**Set task 1**:
Please edit the records from their beginning through the line containing "(B) black plastic laptop at upper left", both ends included, swapping "observer" for "viewer" and leaving everything else unchanged. Leave the pictures out.

**Text passage**:

This looks like a bit of fun!
The main service pipes are now in from the main entrance up by the road all the through to the site. The yellow pipe is for gas and two blue ones for water – one is ‘metered’ for all the water we use, the other, an ‘unmetered’ one for the fire sprinkler system which will be fed from it’s own separate underground tank close to the school building.
Service pipes – yellow for gas and blue for water (metered and unmetered)
It’s hard to believe that we are over 20% through the building programme, but we are and there is less than a year to go to completion. Earlier this afternoon, on another bitterly cold day the three Davids (head, deputy and governor) made a site visit to see the progress. We had our usual site instructions from Mark before heading off around the site. On site, Dave was able to stand on the spot where his new office will be and take in the view. (click photos for larger view)
Mark gives us our safety instructions.
(I’m not sure what the actions are for!)
A meeting in the headmasters office?
Final levelling of the car-park
Everything is ready for the steelwork construction to begin
View to the back of the site
and theodolite for making measurements
I’m a little late in posting this and it seems a while since the recent snow bought things to a halt for about a week. Snow covering the ground is a health and safety hazard. On a building site it means that you cant see the holes in the ground – and there are lots of them, big and small! Not only that, but to pour concrete the temperature has to be above 3C. The diggers remained silent until the rain over the weekend washed the snow away and work could commence again. The project is now behind schedule, but indications are that it will be back on track soon!
The diggers are silenced as snow stops play.
With no activity out on site it gave the opportunity to have a quick look around the offices where everything is managed from. The walls are covered with plans, diagrams and schedules; the shelves are full of relevant files and documentation; and Ashmount’s head Dave Thomas has his induction to the do’s and don’ts of being on site.

**Set task 2**:
Carry on the blog post about the school building site from the point where it ends.

**Records to use**:
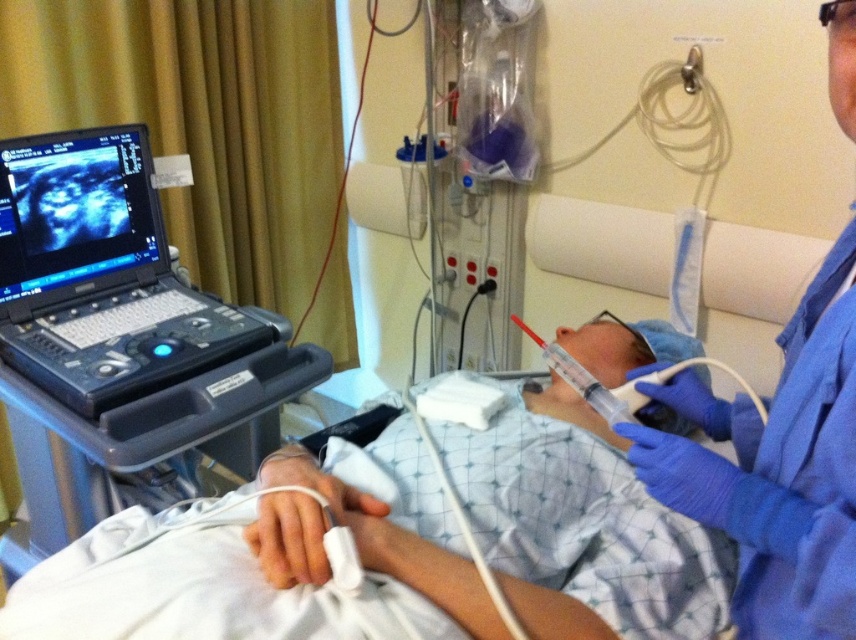
Question: Which of the following is the closest to the observer?

Choices:
 (A) (80, 193)
 (B) (275, 316)
 (C) (841, 42)

Answer: (C)

Question: Which is nearer to the matte black monitor at upper left?

Choices:
 (A) blue latex gloves at upper right
 (B) black plastic laptop at upper left

Answer: (B)

Question: Can you confirm if black plastic laptop at upper left is smaller than matte black monitor at upper left?

Choices:
 (A) no
 (B) yes

Answer: (A)

Question: Can you confirm if black plastic laptop at upper left is wider than matte black monitor at upper left?

Choices:
 (A) yes
 (B) no

Answer: (A)

Question: Which point is closer to the camera?

Choices:
 (A) (28, 145)
 (B) (48, 148)
 (C) (803, 461)

Answer: (C)

Question: Is black plastic laptop at upper left to the left of matte black monitor at upper left from the viewer's perspective?

Choices:
 (A) no
 (B) yes

Answer: (A)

**Reply 1**:
Question: Which of the following is the closest to the viewer?

Choices:
 (A) (80, 193)
 (B) (275, 316)
 (C) (841, 42)

Answer: (C)

Question: Which is nearer to the matte black monitor at upper left?

Choices:
 (A) blue latex gloves at upper right
 (B) black plastic laptop at upper left

**Reply 2**:
Dave Thomas receives his site induction training
3D view (colours not accurate)
With the arrival of the New year there’s a bustle of activity on the field behind Charnwood College. The access road has been laid; the site buildings are all in place; and the machinery and their operators are hard at work.
view up the access road
The view below is underneath the main car-park. The big tanks will collect all the surface water; store it temporarily and then release it at a set rate into the drainage system. It’s required to make sure that all the drains don’t get suddenly overwhelmed with too much water that they cannot cope with.
part of the attenuation system under the main car park
Throughout our visit to the site diggers were hard at work either digging, filling or leveling. It was like the ‘Dance of the Diggers’ with the the silhouettes of their arms stretching out against the setting sun. Only a few more sunsets and it will all be complete . .
Please don’t dig me up too
The Dance of the Diggers
Monday 19th November was the day that building began – week one – only another seventy or so to go! The first tasks are to set up the site, put in the access road, and start leveling the site. A quick glance at the field might suggest that it flat, but it’s not – it slopes. In the design stage we had to decide at what level the school would sit relative to the other buildings on the site, and relative to the access road into the new car park – and that decision had an implication as to how much soil had to be moved around and moved offsite.
Preparation for new access road (looking towards where the new front of the school will be)
They say that winter is never an ideal time to start a building project and with some of the recent weather we have had we can understand why – during the first week there was one day when the diggers were mostly digging up water!
diggers at work at the back of the site
It was smiles all around as the sun shone down on the long awaited cutting of the turf ceremony on November 5th. Peter Lewis, Chairman of the County Council spoke of the many different people who had worked so well together to get us to this exciting point in the project. He then wielded his spade to make the first incision into the field – but thankfully wasn’t let loose in the digger that was parked up for the photographs.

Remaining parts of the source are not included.